Pedro Araújo (born July 2, 1993) is a Dominican former professional baseball pitcher. He played in Major League Baseball (MLB) for the Baltimore Orioles.

==Career==
===Chicago Cubs===
Araújo signed as an international free agent with the Chicago Cubs. Spending most of the 2017 season with the Myrtle Beach Pelicans of the High–A Carolina League, and also briefly appearing for the Tennessee Smokies of the Double–A Southern League, Araújo pitched to a 1.76 earned run average (ERA) with 87 strikeouts in 66 2/3 innings pitched. After the regular season, the Cubs assigned him to the Mesa Solar Sox of the Arizona Fall League, and he pitched to a 1.74 ERA.

===Baltimore Orioles===
On December 14, 2017, the Baltimore Orioles selected Araújo from the Cubs in the Rule 5 draft. He made the Orioles' Opening Day 25-man roster in 2018, and made his major league debut on March 31. On April 3, 2019, Araujo was designated for assignment following the promotion of Matt Wotherspoon. Araujo was returned to the Chicago Cubs on April 5. On the same day, Araujo was traded back to the Orioles for international pool money.

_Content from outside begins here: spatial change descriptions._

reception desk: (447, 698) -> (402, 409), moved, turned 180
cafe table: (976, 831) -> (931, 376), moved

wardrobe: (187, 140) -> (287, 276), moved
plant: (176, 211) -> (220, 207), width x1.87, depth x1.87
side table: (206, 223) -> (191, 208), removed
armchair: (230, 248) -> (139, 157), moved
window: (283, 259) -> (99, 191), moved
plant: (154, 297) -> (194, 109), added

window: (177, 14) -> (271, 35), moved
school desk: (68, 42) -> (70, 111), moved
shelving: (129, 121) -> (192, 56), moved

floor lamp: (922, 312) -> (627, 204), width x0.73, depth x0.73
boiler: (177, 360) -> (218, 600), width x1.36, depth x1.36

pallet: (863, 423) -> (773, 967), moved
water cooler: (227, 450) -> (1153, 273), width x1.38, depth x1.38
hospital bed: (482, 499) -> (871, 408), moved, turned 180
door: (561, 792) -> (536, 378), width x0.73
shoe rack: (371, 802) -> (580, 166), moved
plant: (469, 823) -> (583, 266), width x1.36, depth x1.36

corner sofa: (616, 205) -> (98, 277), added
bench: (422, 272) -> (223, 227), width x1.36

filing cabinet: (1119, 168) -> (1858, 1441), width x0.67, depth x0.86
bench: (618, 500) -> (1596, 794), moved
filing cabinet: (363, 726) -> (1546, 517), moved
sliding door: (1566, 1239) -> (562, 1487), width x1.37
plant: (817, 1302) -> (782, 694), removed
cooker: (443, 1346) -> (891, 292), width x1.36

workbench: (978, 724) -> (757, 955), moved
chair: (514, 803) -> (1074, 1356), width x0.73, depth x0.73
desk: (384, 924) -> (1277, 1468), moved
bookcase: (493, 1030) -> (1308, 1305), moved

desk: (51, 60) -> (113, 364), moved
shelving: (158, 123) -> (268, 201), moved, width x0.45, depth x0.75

In 24 appearances for the Double-A Bowie Baysox, Araujo posted a 3.63 ERA with 40 strikeouts. However, in 4 appearances for the Triple-A Norfolk Tides, he limped to a 12.54 ERA with 9 strikeouts. He became a free agent following the season on November 4.

On January 20, 2020, Araújo signed with the Diablos Rojos del México of the Mexican League. Araújo did not play in a game in 2020 due to the cancellation of the Mexican League season because of the COVID-19 pandemic. He later became a free agent.